• GIVEN PASSAGE
This page is a gallery of Microsoft Desktop Keyboards. (not including gaming model, ergonomic model, nor portable model.)
Microsoft Wired Keyboard 200
This is the cheapest keyboard that Microsoft offers.
If i were to use a non-split keyboard, i'll like this. Plain and functional. Note the standard F keys, arranged in traditional 3 clusters, 4 keys each. This means you can press them without looking. Also, the keys are full-sized. Nice. Some fancier keyboard make these into one continuous row, and as flattened non-tactile buttons.
I'll take this keyboard any day than the ~$250 Happy Hacking keyboard. [see Happy Hacking Keyboard Review]
Microsoft Wired Keyboard 600
This is second cheapest from Microsoft according to MSRP (manufacture's suggested retail price).
Added are 4 multimedia keys and a calculator launch key. But as you can see, there's one screw-up already. The function keys F1 to F12 now became special buttons, losing the tactile quality of keys.
Microsoft Wireless Keyboard 2000
This is new. Seems just came out in 2011.

(Stored entries)
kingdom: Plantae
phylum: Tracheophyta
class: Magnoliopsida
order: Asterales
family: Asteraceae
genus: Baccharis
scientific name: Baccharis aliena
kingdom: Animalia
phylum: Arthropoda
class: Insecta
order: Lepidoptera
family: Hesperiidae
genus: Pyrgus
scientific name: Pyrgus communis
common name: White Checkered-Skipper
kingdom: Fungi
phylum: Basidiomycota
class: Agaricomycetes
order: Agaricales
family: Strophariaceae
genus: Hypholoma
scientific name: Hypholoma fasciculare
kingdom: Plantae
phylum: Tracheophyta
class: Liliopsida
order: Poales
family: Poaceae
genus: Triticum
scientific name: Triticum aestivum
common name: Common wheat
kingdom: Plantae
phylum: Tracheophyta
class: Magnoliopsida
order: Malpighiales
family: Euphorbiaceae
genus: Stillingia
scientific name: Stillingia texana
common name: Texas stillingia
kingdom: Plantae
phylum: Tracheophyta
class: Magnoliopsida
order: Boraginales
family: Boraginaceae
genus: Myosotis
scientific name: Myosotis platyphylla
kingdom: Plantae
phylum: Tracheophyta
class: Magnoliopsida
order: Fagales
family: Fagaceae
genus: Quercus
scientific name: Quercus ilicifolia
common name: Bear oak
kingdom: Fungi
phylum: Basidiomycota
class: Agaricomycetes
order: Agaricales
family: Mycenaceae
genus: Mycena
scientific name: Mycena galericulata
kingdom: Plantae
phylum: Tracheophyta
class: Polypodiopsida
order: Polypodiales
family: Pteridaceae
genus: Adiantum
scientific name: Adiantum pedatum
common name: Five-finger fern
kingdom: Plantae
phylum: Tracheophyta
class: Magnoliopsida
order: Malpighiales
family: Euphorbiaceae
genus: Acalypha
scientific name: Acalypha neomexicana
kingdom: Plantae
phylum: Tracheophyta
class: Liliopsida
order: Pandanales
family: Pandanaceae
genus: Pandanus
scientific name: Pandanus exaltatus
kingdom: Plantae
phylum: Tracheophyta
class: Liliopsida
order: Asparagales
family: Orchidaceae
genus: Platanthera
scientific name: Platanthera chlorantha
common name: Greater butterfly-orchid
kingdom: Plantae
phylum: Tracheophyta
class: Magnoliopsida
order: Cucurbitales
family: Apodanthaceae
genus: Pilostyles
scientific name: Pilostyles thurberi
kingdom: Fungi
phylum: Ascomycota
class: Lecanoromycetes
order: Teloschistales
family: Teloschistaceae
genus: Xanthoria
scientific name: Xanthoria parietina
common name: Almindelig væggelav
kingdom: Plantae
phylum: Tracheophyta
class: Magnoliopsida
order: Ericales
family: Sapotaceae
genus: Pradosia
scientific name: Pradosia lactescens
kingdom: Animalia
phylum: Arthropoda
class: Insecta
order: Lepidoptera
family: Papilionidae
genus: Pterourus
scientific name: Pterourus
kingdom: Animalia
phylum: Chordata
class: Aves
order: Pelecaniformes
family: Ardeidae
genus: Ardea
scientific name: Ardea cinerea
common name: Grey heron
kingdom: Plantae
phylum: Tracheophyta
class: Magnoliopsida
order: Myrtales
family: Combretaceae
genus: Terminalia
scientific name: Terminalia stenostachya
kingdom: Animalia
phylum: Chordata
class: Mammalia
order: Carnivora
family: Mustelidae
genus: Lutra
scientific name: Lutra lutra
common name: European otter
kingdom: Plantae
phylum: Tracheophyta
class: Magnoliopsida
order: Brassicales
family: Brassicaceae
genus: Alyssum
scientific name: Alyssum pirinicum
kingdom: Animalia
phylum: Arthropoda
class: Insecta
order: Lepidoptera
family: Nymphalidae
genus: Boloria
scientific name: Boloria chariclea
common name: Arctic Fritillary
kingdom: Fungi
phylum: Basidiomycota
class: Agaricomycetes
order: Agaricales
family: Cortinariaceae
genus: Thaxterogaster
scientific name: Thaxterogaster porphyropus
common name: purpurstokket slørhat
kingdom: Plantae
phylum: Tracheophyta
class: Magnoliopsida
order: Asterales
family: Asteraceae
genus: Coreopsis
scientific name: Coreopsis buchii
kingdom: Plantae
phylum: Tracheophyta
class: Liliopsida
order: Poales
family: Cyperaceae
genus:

• TASK
In the keyboard gallery, which keys does the Microsoft Wired Keyboard 600 add?

• EXERCISE SOLUTION
Four multimedia keys and a calculator launch key.